First of Two Parts
Wendy Wolfson
Newswire21.org
Still smoking? Wanna quit? Then those recent ads for the antismoking drug Chantix probably caught your attention.
The ads, which seemed ubiquitous as Americans tried to stick with their New Year's resolutions during January, claimed the drug was about twice as effective as sugar pills in helping people stay away from cigarettes during trials. The announcer in the commercials also rattles off a litany of possible side effects.
What the ads don't tell you is that Chantix and a competing antismoking drug, Zyban, together have generated more than 14,000 complaints to the Food and Drug Administration since 2006 based on problems ranging from nausea to agitation, depression and, in at least some cases, suicidal thoughts and suicide.
At least some of those smokers who experienced severe side effects out of the blue. They didn't have a prior psychiatric history, or were still smoking cigarettes, so effects couldn't be blamed on nicotine withdrawal.
While that may not seem like many complaints considering Chantix alone has been prescribed over 6 million times in the U.S., it was enough to prompt the drug agency to slap warnings onto both Chantix, known generically as varenicline, and Zyban, a drug made by Glaxosmithkline known as bupropion. Bupropion also has been marketed widely for years as an antidepressant under the brand name Wellbutrin.
The FDA warning came 14 months after the FAA barred air traffic controllers and airline pilots from using either drug on the job.
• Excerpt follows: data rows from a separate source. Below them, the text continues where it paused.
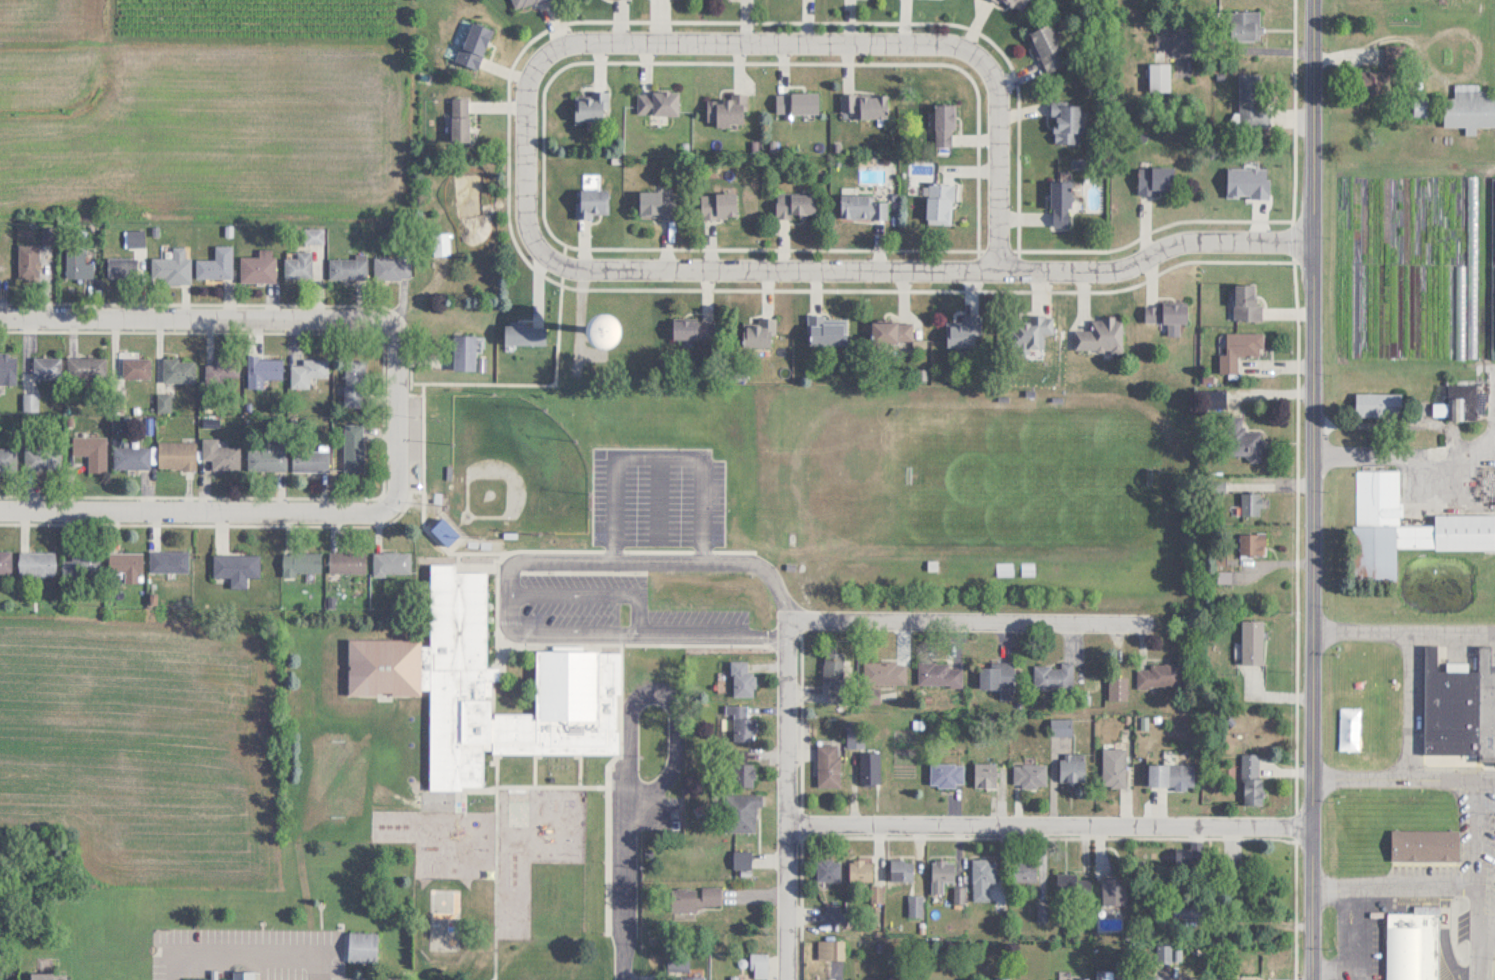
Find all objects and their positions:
building: (522, 3)
building: (1015, 4)
building: (1249, 25)
building: (473, 45)
building: (1046, 46)
road: (1250, 49)
road: (760, 51)
building: (1160, 77)
building: (1374, 81)
building: (1251, 98)
building: (796, 101)
building: (657, 102)
building: (864, 104)
building: (592, 106)
building: (1425, 106)
building: (1469, 108)
building: (725, 109)
building: (458, 119)
building: (1067, 122)
building: (944, 124)
road: (1004, 154)
road: (522, 166)
building: (1156, 179)
building: (592, 202)
building: (939, 202)
building: (1060, 203)
building: (656, 204)
building: (718, 204)
building: (795, 204)
building: (862, 206)
building: (134, 238)
building: (442, 244)
building: (83, 260)
building: (27, 261)
building: (215, 263)
building: (256, 264)
building: (1493, 264)
building: (298, 265)
road: (928, 265)
building: (122, 266)
building: (1473, 266)
building: (171, 267)
building: (348, 268)
building: (392, 268)
building: (1247, 302)
building: (1448, 310)
building: (1166, 313)
road: (194, 328)
building: (693, 329)
building: (826, 330)
building: (891, 331)
building: (759, 332)
building: (1032, 332)
building: (524, 334)
building: (1101, 335)
building: (1240, 349)
building: (464, 352)
building: (46, 366)
building: (87, 366)
building: (7, 367)
building: (135, 367)
building: (178, 369)
building: (262, 369)
building: (220, 370)
building: (308, 371)
building: (354, 382)
building: (1455, 402)
building: (1377, 403)
road: (394, 427)
building: (1243, 440)
building: (353, 447)
building: (91, 451)
road: (1412, 454)
building: (176, 455)
building: (219, 455)
road: (658, 455)
building: (266, 456)
building: (43, 457)
building: (131, 457)
building: (7, 458)
building: (309, 460)
park: (514, 467)
road: (1314, 490)
road: (658, 498)
building: (1249, 503)
road: (193, 521)
building: (1405, 526)
building: (444, 531)
building: (1252, 543)
building: (168, 560)
building: (5, 561)
building: (303, 561)
building: (36, 562)
building: (346, 562)
building: (391, 562)
building: (81, 564)
building: (125, 565)
building: (235, 566)
building: (1005, 568)
road: (507, 574)
road: (974, 619)
road: (1403, 631)
building: (1252, 642)
building: (886, 672)
building: (940, 674)
building: (997, 676)
building: (1053, 676)
building: (1160, 676)
building: (835, 677)
building: (742, 680)
building: (488, 687)
building: (1117, 688)
road: (662, 693)
road: (1413, 705)
building: (1486, 705)
building: (1450, 707)
building: (741, 724)
building: (828, 765)
building: (868, 767)
building: (1072, 767)
building: (1114, 767)
building: (947, 774)
building: (741, 775)
building: (985, 775)
building: (1030, 775)
building: (1171, 775)
road: (1402, 777)
building: (1252, 780)
road: (792, 803)
building: (743, 812)
road: (1051, 825)
road: (1474, 831)
building: (1425, 845)
building: (1196, 852)
building: (742, 859)
building: (828, 870)
building: (902, 870)
building: (1024, 870)
building: (860, 871)
building: (942, 874)
building: (982, 878)
road: (1411, 885)
building: (1113, 892)
road: (627, 894)
building: (1401, 898)
building: (692, 901)
building: (915, 906)
road: (1353, 933)
building: (1413, 944)
road: (1481, 944)
building: (361, 947)
building: (830, 950)
road: (248, 953)
building: (1163, 953)
building: (758, 966)
road: (1333, 969)
building: (242, 975)
building: (1106, 975)
building: (46, 976)
building: (691, 978)
building: (1148, 978)

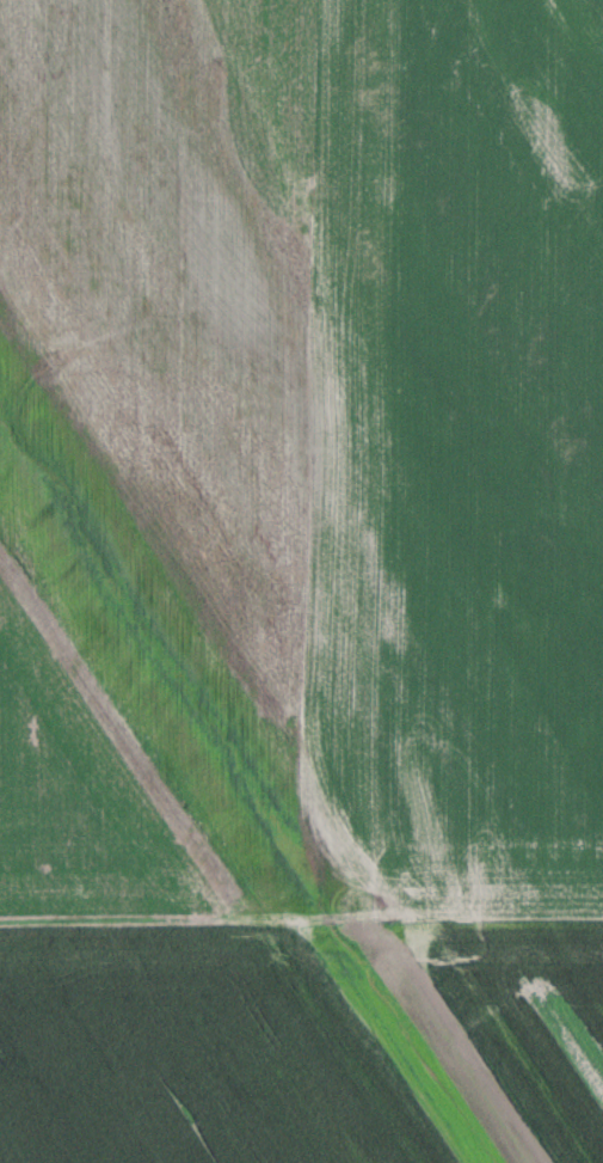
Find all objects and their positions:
crop: (167, 455)
crop: (468, 456)
crop: (311, 1044)

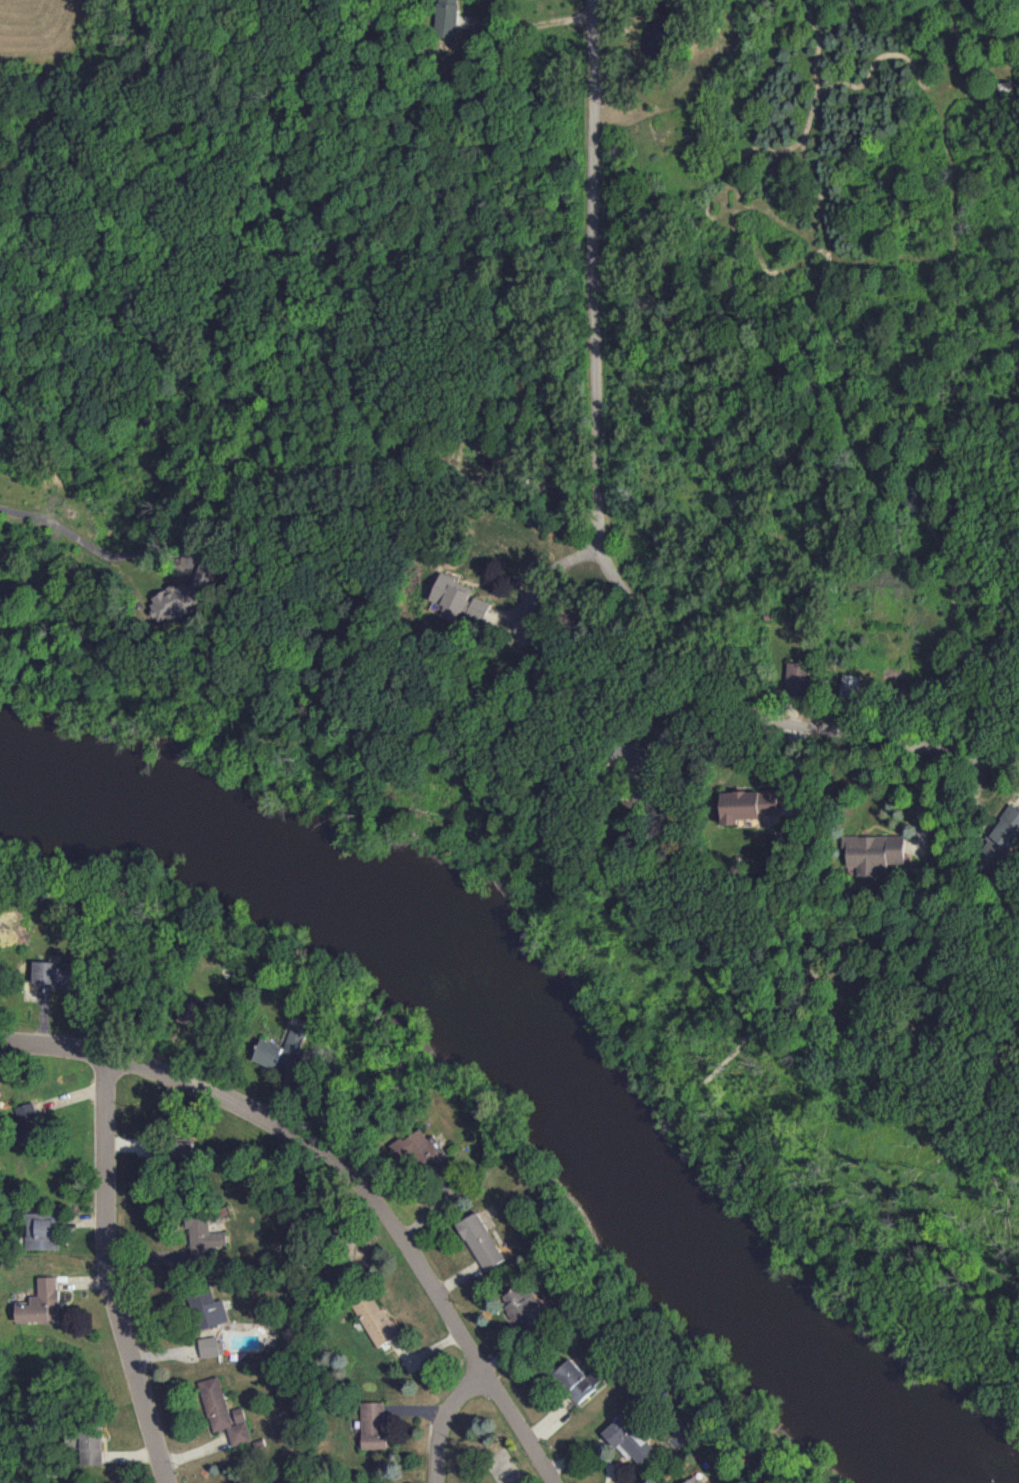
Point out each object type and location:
building: (446, 17)
road: (532, 27)
road: (593, 530)
road: (93, 547)
road: (547, 576)
building: (182, 594)
building: (459, 599)
building: (796, 678)
building: (850, 685)
road: (917, 796)
building: (749, 805)
building: (999, 840)
building: (874, 852)
building: (52, 973)
river: (539, 1056)
building: (27, 1118)
building: (417, 1150)
road: (344, 1171)
building: (43, 1230)
building: (203, 1237)
building: (480, 1241)
road: (108, 1274)
building: (39, 1299)
building: (527, 1307)
building: (208, 1309)
building: (376, 1321)
building: (211, 1346)
building: (576, 1380)
building: (223, 1412)
road: (438, 1421)
building: (373, 1425)
building: (90, 1444)
building: (692, 1480)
To be sure, smoking is dangerous and quitting can be hard. While most smokers end up going cold turkey, others have trouble giving it up without help from counseling and drugs. The trick comes in balancing the benefits of quitting with the side effects of drugs that help you quit.
"It is important to keep in mind that all medicines have both benefits and potential risks." Dr. Marina Brodsky, a Medical Team Leader at Pfizer, wrote in an email to Newswire21. "When considering the use of Chantix for their patients, healthcare providers should discuss the risks of smoking, the health benefits of quitting, the patient's medical history and the product's efficacy and safety profile."
Of the complaints received by the FDA, 9,111 were for Chantix and 5,152 were for Zyban. But it's difficult to know from those crude numbers how many problems were directly tied to the drugs or how many other problems went unreported.
An Iceberg's Tip?
The FDA's reports, gathered from patients, their families, doctors, and
hospitals, is haphazard. So events reported after a drug passes clinical trials
and comes on the market may represent the tip of the iceberg. For example,
there's no accounting of the number of new complaints generated after Pfizer
launched its New Year's advertising blitz.
One confounder is that people who smoke are simply more vulnerable to problems than non-smokers. Quitting often makes people depressed and irritable.
"The symptoms of nicotine/smoking withdrawal would certainly include depression and sometimes other psychiatric events." noted Marina Picciotto, professor of psychiatry at Yale University Medical School, who received funding from Pfizer to study depression among people taking Chantix. "In addition, there is high co-morbidity between smoking and psychiatric illness."
A study in 2000 published in the Journal of American Medicine by Dr. Karen Lasser and colleagues estimated that people with psychiatric illness smoke at twice the rate of healthy people. A 2004 study in the Archives of General Psychiatry by Dr. Bridget Grant and colleagues estimated that about a third of cigarettes smoked in the US were consumed by people with mental disorders such as schizophrenia and depression.
Self-Medicating
People with ADHD also smoke at a rate higher than the general population. "People
are medicating themselves" said Athina Markou, a professor of Psychiatry at
the UCSD School of Medicine. According to Markou, there is also a high
correlation between smoking and alcohol.
In 2008, the Veterans Administration was roundly criticized after it recruited combat veterans for Chantix clinical trials, and then waited three months to tell them about the drugs' safety concerns. Even then, the VA didn't mention the suicide risk in its initial warning, although combat veterans have a high rate of psychiatric problems such as post traumatic stress disorder. It finally told the soldiers about the risk in a second warning.
According to Brodsky, the neuropsychiatric adverse events that have been reported are in a different category than those events documented in clinical trials. Problems could also be caused by background events seen in the smoking population and effects potentially associated with drug treatment.
"Since all three may be present simultaneously and due to the limitations of spontaneous adverse event reporting described above, separating them is very difficult." Brodsky noted.